RBI also relaxed the norms to attract foreign investment into NRI deposits corporate and government bond markets and external commercial borrowings. Most of these relaxations are for a temporary period – from end-October to end-December. All these measures are reasonable and can easily be extended or made permanent based on the experience in the interregnum.

So has the exchange rate peaked?

What else can RBI do if the capital flow reversals continue?

Much would depend on the duration of the period of instability. If it lasts for a few more months the toolkit will shrink somewhat.

It’s advisable to use reserves somewhat sparingly lest the generic reserve adequacy ratios start looking somewhat unfavourable. Monetary policy tightening is widely expected to continue both in response to domestic inflationary conditions as well as for coping with the monetary policy tightening undertaken by the US and other EM economies.

However there is room for the exchange rate to depreciate further. As noted above the exchange rate depreciation in India has been more muted than in the other large EMs. Under the circumstances the exchange rate ought to be treated as an automatic stabiliser and needs to be embraced. It is quite likely that the exchange rate may overshoot – as it often does under such circumstances – and we should let it. A competitive exchange rate itself can boost both capital and current account inflows.

For now RBI should be comfortable letting it slide (gently if it so wishes) by another 5% in the coming months and even more if the external market pressure continues.

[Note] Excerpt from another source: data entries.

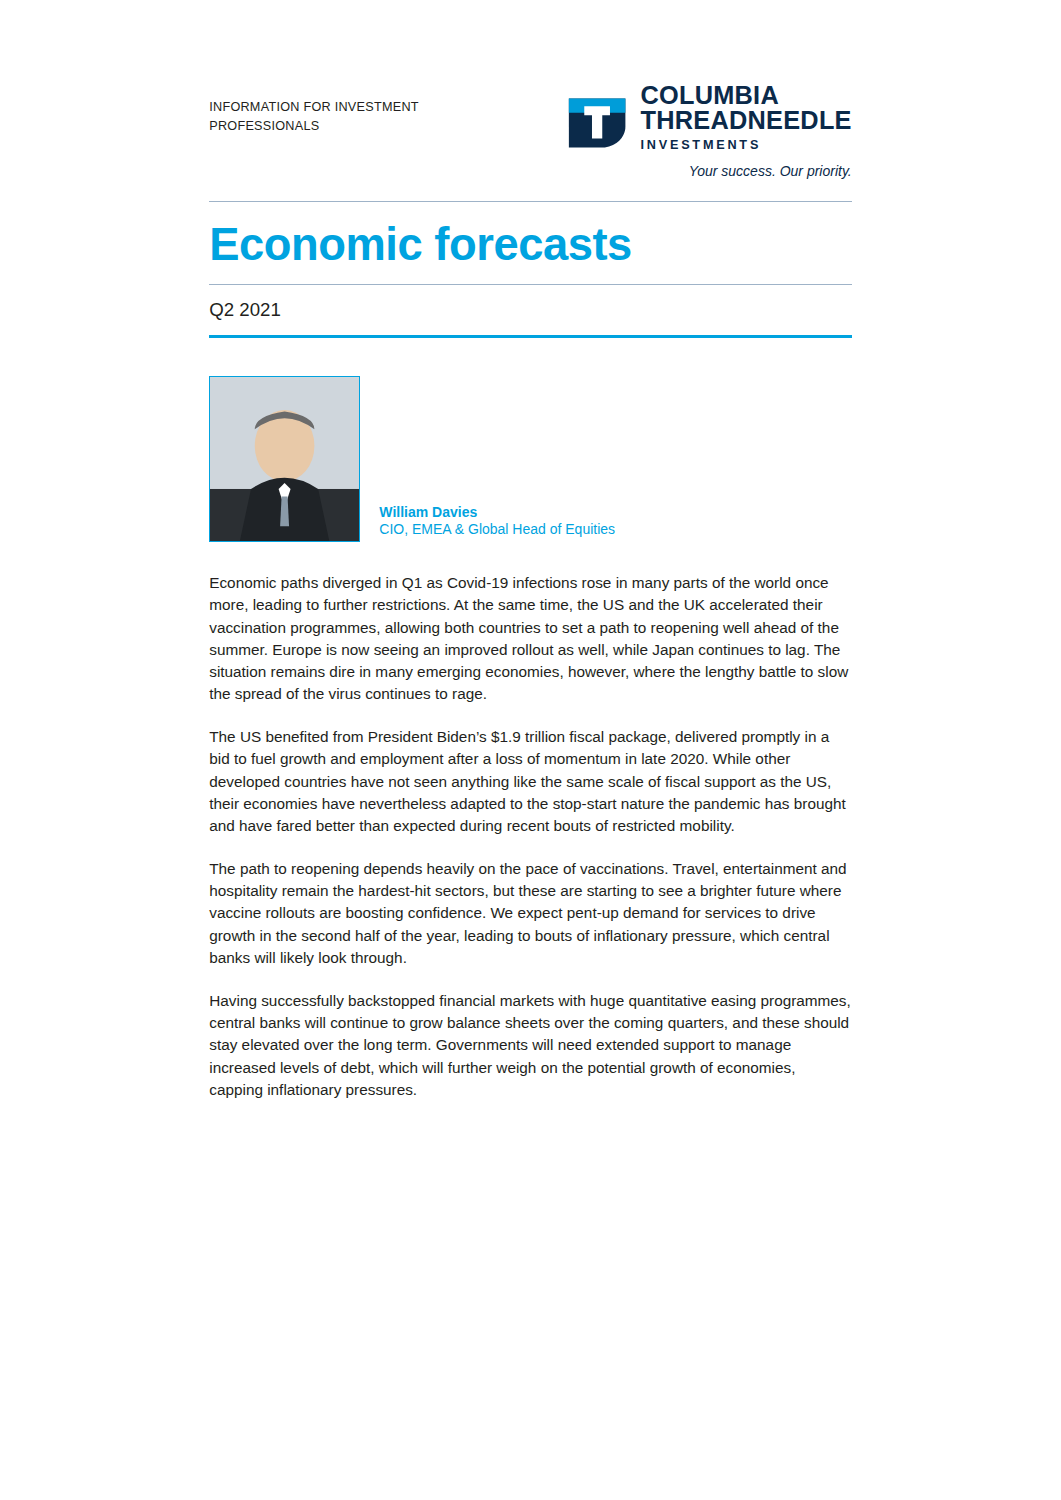Information for investment professionals
COLUMBIATHREADNEEDLE
INVESTMENTS
Your success. Our priority.
Economic forecasts
Q2 2021
William Davies
CIO, EMEA & Global Head of Equities
Economic paths diverged in Q1 as Covid-19 infections rose in many parts of the world once more, leading to further restrictions. At the same time, the US and the UK accelerated their vaccination programmes, allowing both countries to set a path to reopening well ahead of the summer. Europe is now seeing an improved rollout as well, while Japan continues to lag. The situation remains dire in many emerging economies, however, where the lengthy battle to slow the spread of the virus continues to rage.
The US benefited from President Biden’s $1.9 trillion fiscal package, delivered promptly in a bid to fuel growth and employment after a loss of momentum in late 2020. While other developed countries have not seen anything like the same scale of fiscal support as the US, their economies have nevertheless adapted to the stop-start nature the pandemic has brought and have fared better than expected during recent bouts of restricted mobility.
The path to reopening depends heavily on the pace of vaccinations. Travel, entertainment and hospitality remain the hardest-hit sectors, but these are starting to see a brighter future where vaccine rollouts are boosting confidence. We expect pent-up demand for services to drive growth in the second half of the year, leading to bouts of inflationary pressure, which central banks will likely look through.
Having successfully backstopped financial markets with huge quantitative easing programmes, central banks will continue to grow balance sheets over the coming quarters, and these should stay elevated over the long term. Governments will need extended support to manage increased levels of debt, which will further weigh on the potential growth of economies, capping inflationary pressures.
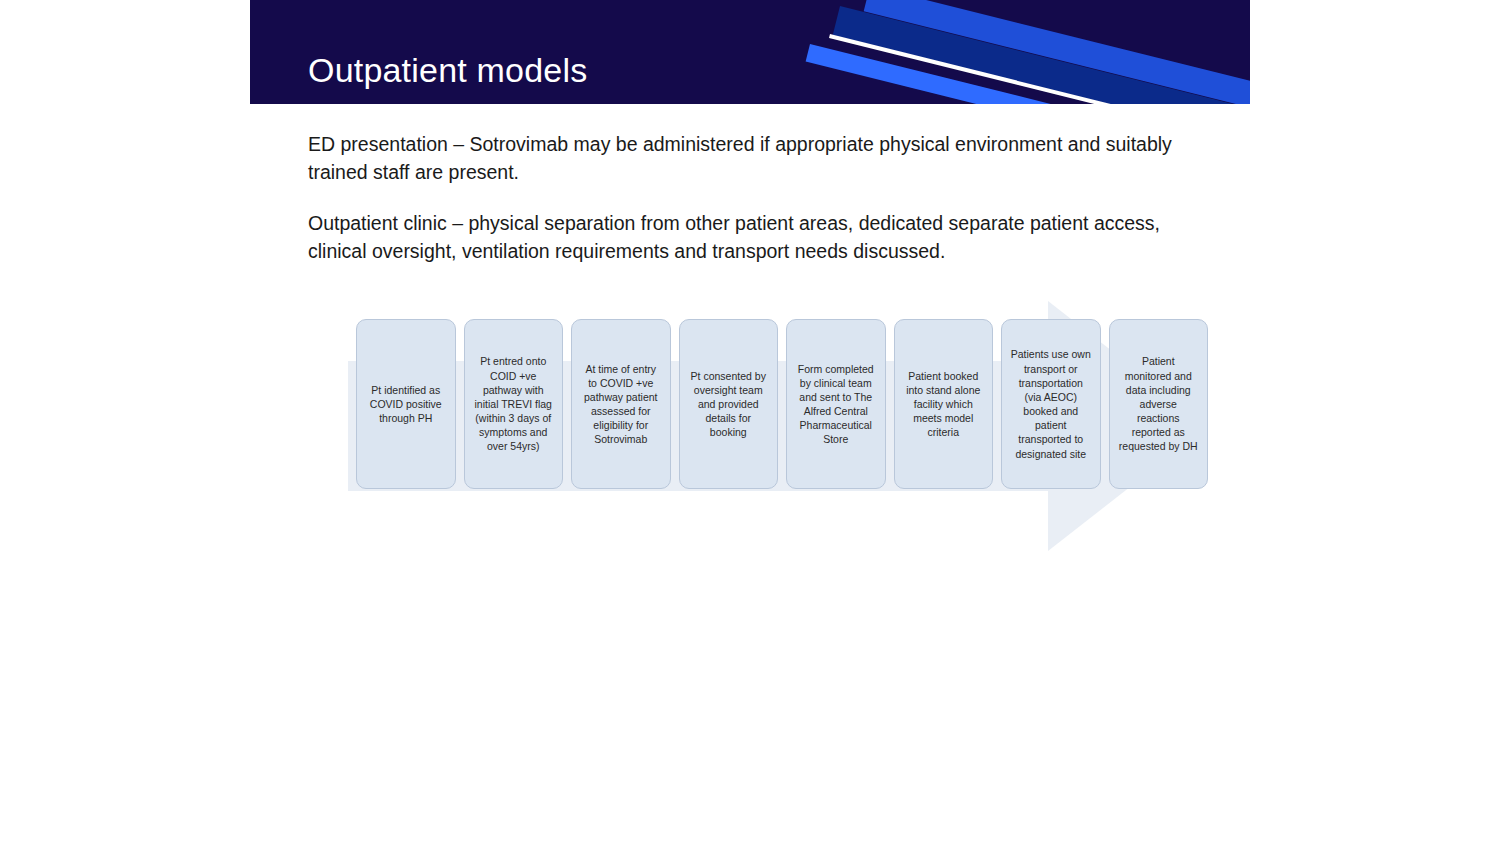Outpatient models
ED presentation – Sotrovimab may be administered if appropriate physical environment and suitably trained staff are present.
Outpatient clinic – physical separation from other patient areas, dedicated separate patient access, clinical oversight, ventilation requirements and transport needs discussed.
Pt identified as COVID positive through PH
Pt entred onto COID +ve pathway with initial TREVI flag (within 3 days of symptoms and over 54yrs)
At time of entry to COVID +ve pathway patient assessed for eligibility for Sotrovimab
Pt consented by oversight team and provided details for booking
Form completed by clinical team and sent to The Alfred Central Pharmaceutical Store
Patient booked into stand alone facility which meets model criteria
Patients use own transport or transportation (via AEOC) booked and patient transported to designated site
Patient monitored and data including adverse reactions reported as requested by DH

The tool of liberalisation of capital flows can be deployed further both for its signalling value as well as to materially attract new capital and to front-load the impending remittances and capital inflows. Besides the narrative of domestic reforms must continue unchecked. Inspiring confidence in domestic policy frameworks and adherence to fiscal prudence need to stay the course too. In addition we need to focus relentlessly on raising non-tax revenues to pump-prime the economy should the need arise.

Right Reaction

During past such episodes RBI has also signed or extended bilateral swap lines with Japan. Even though these swap lines are considered to be generally untested – and possibly ineffective – they may be worth considering if the period of turbulence extends beyond another 2-3 months and if the reserves decline by another 5-7% during this period.

Hopefully calm will be restored before that due to both external conditions and India’s policy response in the meantime.